Encouragement from those established and talented.
I’ve just been reading the sample chapter from Cory Doctorows Complete Idiots Guide to Publishing Science Fiction. One quote in particular jumped out at me:
“The formula for a successful career is very simple: first of all, write. Secondly, finish what you write. Lastly, send your writing to editors. The rest of it — critics, websites, conventions, all of that — it’s window dressing. In your careers, you will be spat on, ground underfoot, ignored, ripped off, hated, and plotted against. Ignore it. Write, finish and send, and you’ll be bringing home a rocketship of your own some day.”
This is about the same advice you get in any field you want to progress significantly in: essentially persistence and resolution.
Robert Anton Wilson put it similarly, (Quoting Robert Heinlein)
“Robert Heinlein has offered the only pragmatic rules for writers that make sense to me.

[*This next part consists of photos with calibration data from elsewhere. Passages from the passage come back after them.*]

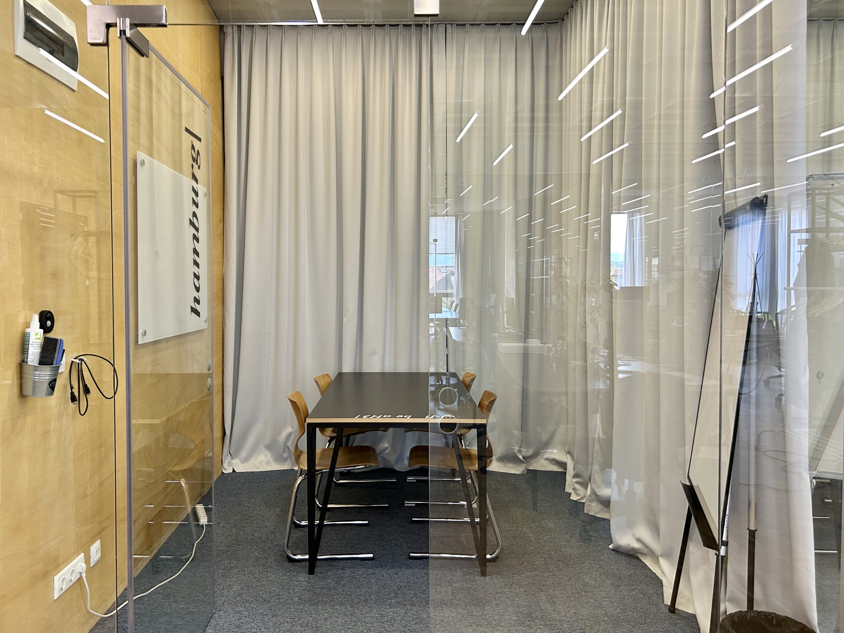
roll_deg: -1.4
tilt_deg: -1.3
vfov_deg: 53.0
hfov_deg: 67.3
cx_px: 422
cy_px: 316
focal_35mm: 26
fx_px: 634
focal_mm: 5.7
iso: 160
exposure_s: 1/60
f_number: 1.5
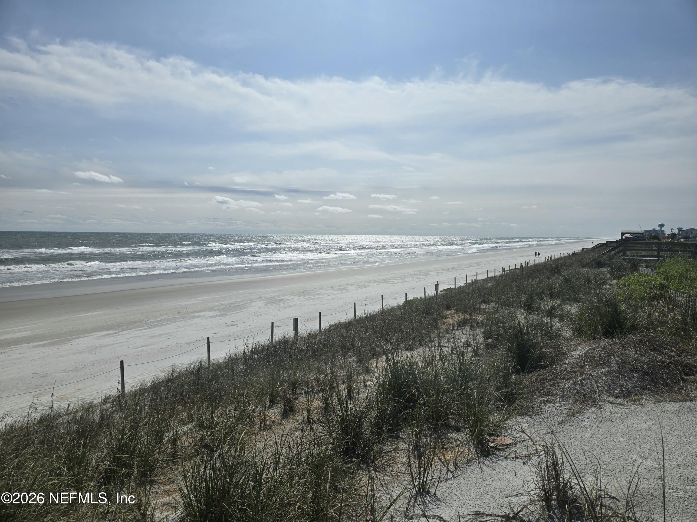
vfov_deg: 58.9
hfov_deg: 73.9
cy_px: 261
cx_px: 348
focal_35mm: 23
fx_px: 463
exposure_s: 1/6032
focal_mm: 5.4
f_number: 1.8
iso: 25
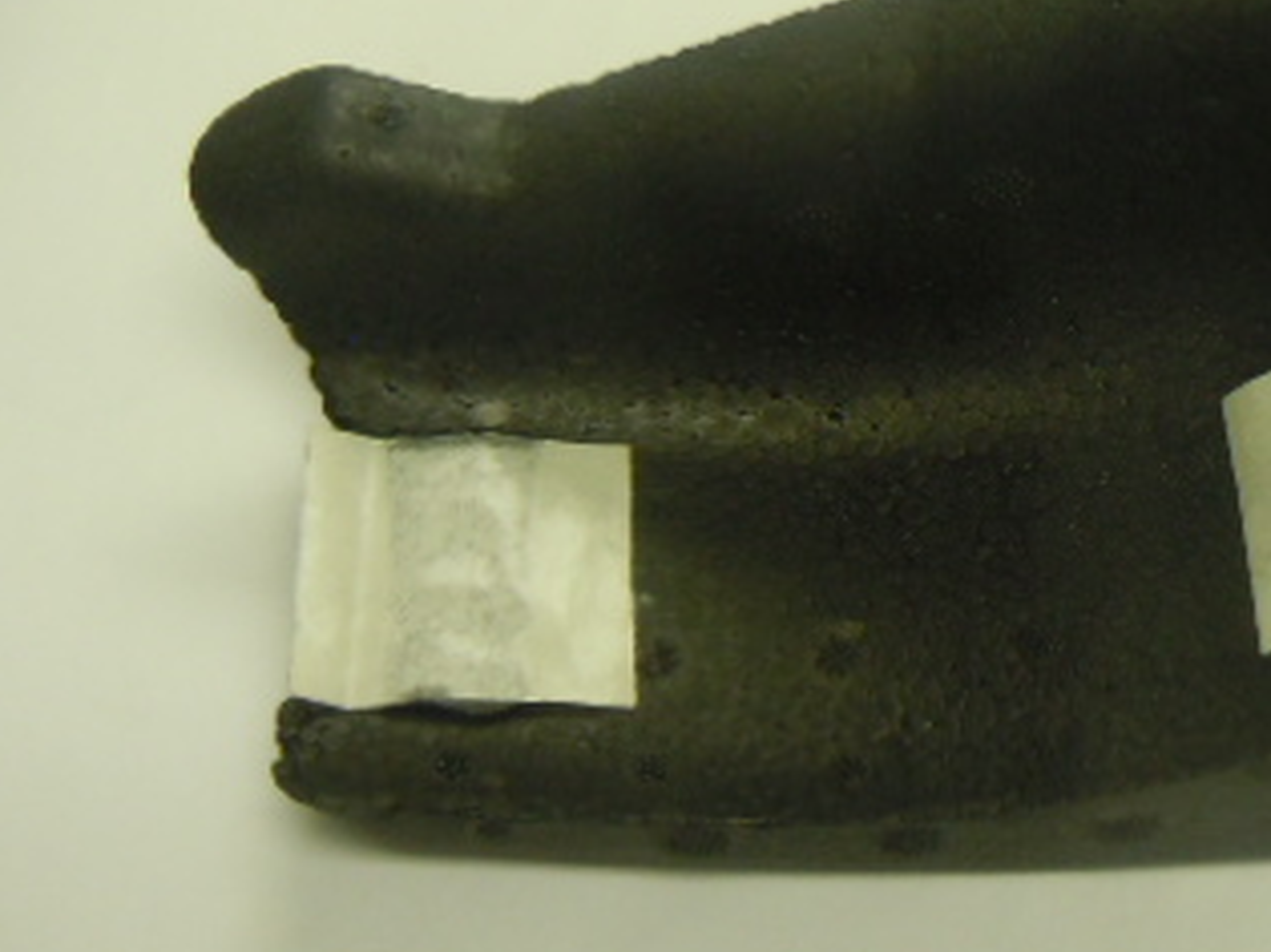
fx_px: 2239
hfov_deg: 31.0
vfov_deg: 24.0
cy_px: 432
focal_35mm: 61
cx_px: 997
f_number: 3.5
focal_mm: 5.4
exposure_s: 1/60
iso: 400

The first is to finish what you start. The second is to keep on sending each piece out until you sell it. If it has been rejected even 1 00 places, make a list of 100 more, and keep on mailing it to one after another, until you do sell it. If you enjoyed writing it, somebody somewhere is going to enjoy reading it and enjoy it enough to publish it. Since I learned this rule I have sold everything I have written, including even my Ph.D. dissertation, which is the hardest kind of thing to sell to a commercial publisher.”
- Robert Anton Wilson, Making it as a Writer
And of course, Terry Pratchett:
“Write. For more than three years I wrote more than 400 words every day. I mean, every calendar day. If for some reason, in those pre-portable days, I couldn’t get to a keyboard, I wrote hard the previous night and caught up the following day, and if it ever seemed that it was easy to do the average I upped the average. I also did a hell of a lot of editing afterwards but the point was there was something there to edit. I had a more than full-time job as well. I hate to say this, but most of the successful (well, okay… rich) authors I know seem to put ‘application’ around the top of the list of How-to-do-its. Tough but true.”
“Application? Well, it means… application. The single-minded ability to knuckle down and get on with it, as they say in Unseen University library.”